A Job runs one‑off tasks; parallelism and completions can be tuned.

# Example to increase Job efficiency
spec:
  parallelism: 2
  completions: 8
  template:
    metadata:

17. Pod lifecycle phases

Pending : awaiting scheduling or image pull.

Running : containers are created and at least one is active.

Succeeded : all containers terminated successfully.

Failed : containers terminated with non‑zero exit codes.

Unknown : status cannot be obtained.

18. Pod creation workflow

Client submits pod spec to the API server.

API server stores the object in etcd via the controller‑manager.

Scheduler selects a suitable node and sends the pod spec to the node’s kubelet.

Kubelet creates the pod; status is reported back to the API server and stored in etcd.

19. Pod deletion process

API server receives the delete request (default graceful period 30 s).

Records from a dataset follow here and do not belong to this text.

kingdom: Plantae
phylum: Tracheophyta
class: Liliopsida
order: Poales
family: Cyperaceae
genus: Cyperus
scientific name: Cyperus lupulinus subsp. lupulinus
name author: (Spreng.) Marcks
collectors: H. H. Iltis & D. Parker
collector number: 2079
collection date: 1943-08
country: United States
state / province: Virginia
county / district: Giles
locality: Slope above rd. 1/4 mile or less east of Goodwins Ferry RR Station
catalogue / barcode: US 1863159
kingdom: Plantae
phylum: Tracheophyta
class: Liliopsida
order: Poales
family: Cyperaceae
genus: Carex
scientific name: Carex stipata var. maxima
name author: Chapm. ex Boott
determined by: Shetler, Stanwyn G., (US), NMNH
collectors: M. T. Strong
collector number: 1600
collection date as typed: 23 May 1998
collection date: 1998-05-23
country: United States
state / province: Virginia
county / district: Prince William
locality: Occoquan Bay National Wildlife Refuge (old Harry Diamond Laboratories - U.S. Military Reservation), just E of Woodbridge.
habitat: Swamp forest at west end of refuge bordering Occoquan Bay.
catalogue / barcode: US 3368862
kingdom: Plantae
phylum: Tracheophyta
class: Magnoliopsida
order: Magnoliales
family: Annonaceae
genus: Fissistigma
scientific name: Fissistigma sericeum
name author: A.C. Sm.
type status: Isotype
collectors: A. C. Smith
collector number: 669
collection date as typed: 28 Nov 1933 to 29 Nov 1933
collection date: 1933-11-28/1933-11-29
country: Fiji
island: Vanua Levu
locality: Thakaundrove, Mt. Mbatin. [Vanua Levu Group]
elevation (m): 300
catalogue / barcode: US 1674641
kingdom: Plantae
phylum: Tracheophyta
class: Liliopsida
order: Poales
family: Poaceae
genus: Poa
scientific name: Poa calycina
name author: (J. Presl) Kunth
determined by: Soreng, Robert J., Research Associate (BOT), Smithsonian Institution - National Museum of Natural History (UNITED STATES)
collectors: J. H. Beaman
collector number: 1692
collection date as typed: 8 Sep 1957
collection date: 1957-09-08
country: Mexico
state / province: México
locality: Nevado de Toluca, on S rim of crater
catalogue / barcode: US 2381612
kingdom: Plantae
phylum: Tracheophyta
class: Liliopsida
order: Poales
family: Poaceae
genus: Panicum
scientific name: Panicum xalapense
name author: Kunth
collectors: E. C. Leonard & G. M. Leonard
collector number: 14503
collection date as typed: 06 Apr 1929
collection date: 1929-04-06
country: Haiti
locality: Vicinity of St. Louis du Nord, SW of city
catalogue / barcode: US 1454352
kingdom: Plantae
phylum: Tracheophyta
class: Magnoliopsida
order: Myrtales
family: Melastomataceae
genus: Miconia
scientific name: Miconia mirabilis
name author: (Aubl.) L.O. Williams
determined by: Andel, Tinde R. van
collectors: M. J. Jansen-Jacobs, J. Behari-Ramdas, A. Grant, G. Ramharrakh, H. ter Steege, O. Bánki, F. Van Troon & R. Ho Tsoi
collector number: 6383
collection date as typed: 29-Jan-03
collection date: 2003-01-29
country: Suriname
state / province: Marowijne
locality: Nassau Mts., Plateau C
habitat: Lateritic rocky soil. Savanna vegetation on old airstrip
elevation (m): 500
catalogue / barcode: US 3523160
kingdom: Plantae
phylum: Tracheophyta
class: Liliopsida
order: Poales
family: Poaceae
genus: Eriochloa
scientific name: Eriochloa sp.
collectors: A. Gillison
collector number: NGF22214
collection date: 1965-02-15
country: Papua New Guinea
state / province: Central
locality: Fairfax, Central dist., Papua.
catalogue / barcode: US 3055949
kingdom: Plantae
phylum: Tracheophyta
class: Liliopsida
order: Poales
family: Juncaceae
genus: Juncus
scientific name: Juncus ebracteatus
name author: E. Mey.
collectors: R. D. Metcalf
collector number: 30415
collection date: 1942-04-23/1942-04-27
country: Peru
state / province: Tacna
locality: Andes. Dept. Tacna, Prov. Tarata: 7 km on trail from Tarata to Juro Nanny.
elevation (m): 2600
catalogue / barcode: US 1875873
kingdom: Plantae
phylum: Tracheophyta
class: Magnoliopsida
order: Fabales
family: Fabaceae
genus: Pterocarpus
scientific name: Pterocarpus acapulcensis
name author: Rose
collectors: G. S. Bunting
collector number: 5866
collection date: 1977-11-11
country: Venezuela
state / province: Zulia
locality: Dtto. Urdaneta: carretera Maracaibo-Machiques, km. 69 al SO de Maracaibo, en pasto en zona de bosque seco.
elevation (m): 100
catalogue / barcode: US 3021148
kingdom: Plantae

Pod is removed from service endpoints.

If a pre‑stop hook exists, it is executed.

Containers receive a TERM signal; after the grace period, a KILL signal.

20. What is a Service?

A Service gives a stable IP/port for a set of pods, handling load balancing and external access.

21. Service registration in Kubernetes

Pods load Service information at startup, allowing them to communicate via Service names.

22. Accessing pods from outside the cluster

Use a Service of type NodePort, which opens the same port on every node (e.g., 30000) and forwards traffic to the Service.

23. Persistent storage options

1) EmptyDir

Temporary directory shared among containers in a pod; deleted when the pod is removed.

2) HostPath

Mounts an existing host directory or file into the container; creates tight coupling between pod and node.

3) PersistentVolume (PV)

Cluster‑wide storage backed by NFS, GFS, etc., with access modes:

ReadWriteOnce

ReadOnlyMany

ReadWriteMany

Reclaim policies include Recycle, Retain, and Delete. A PersistentVolumeClaim (PVC) requests storage that matches a PV’s size, access mode, and storage class.

PS: Reclaim policy determines whether the underlying data is deleted when the PV is removed.